Toto Wanje notou que enquanto pessoas com pouco poder aquisitivo se alimentavam com mais vegetais no Quênia, e normalmente alimentos cultivados por eles mesmos, na Europa, muitas pessoas viam como um retrato de uma vida próspera e digna consumir muita carne e produtos sobre os quais pouco conheciam a procedência: “Lembro-me de dizer, como outras crianças dizem, que odiava vegetais. A maioria de nós quando crianças empurra os vegetais para o lado do nosso prato e só come a carne, o arroz, as batatas ou o macarrão. Minha nova mãe irlandesa me faria sentar à mesa até que eu tivesse comido todos os meus legumes e verduras. Agora, como vegano, é engraçado pensar nesses dias em que me recusei a comer verduras e legumes, e mais engraçado ainda quando volto mais atrás e recordo-me que essa era a dieta padrão no Quênia.”
Toto, que hoje é um empreendedor vegano e ativista dos direitos animais em Upsália, na Suécia, cita os episódios em que implorava por um pedaço de carne ao seu tio como um exemplo comum do condicionamento vivido pelas crianças. Para o queniano, ser vegano é como nascer de novo, reconhecer um novo mundo.

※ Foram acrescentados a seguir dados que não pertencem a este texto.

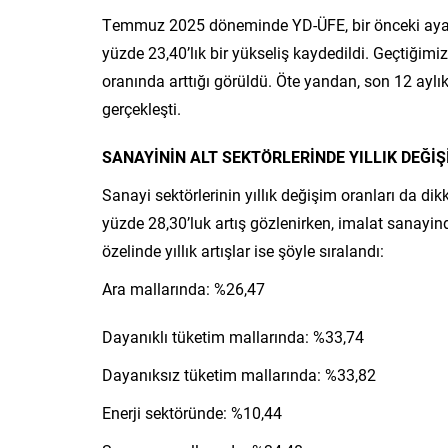
Temmuz 2025 döneminde YD-ÜFE, bir önceki aya k
yüzde 23,40’lık bir yükseliş kaydedildi. Geçtiğimi
oranında arttığı görüldü. Öte yandan, son 12 aylı
gerçekleşti.
SANAYİNİN ALT SEKTÖRLERİNDE YILLIK DEĞİ
Sanayi sektörlerinin yıllık değişim oranları da dik
yüzde 28,30’luk artış gözlenirken, imalat sanayi
özelinde yıllık artışlar ise şöyle sıralandı:
Ara mallarında: %26,47
Dayanıklı tüketim mallarında: %33,74
Dayanıksız tüketim mallarında: %33,82
Enerji sektöründe: %10,44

“Ser vegano é ter meus olhos e meu coração abertos novamente para abraçar todos os seres vivos como iguais a nós mesmos. Ser vegano é reconhecer o espírito e o amor que eu tinha pelos animais quando criança. É reviver e abraçar mais uma vez a compaixão que eu tinha pelo mundo e por tudo que é belo na natureza. Um véu foi levantado dos meus olhos e do meu coração. Agora sou capaz de ver os verdadeiros espíritos e as almas dos animais mais uma vez. Acredito que todos nós nascemos veganos, exceto que de alguma forma ao longo da vida, nosso amor e compaixão pelos outros seres vivos são doutrinados e condicionados. ”
Referência
Wanje, Toto. We Are All Born Vegan (22 de novembro de 2016).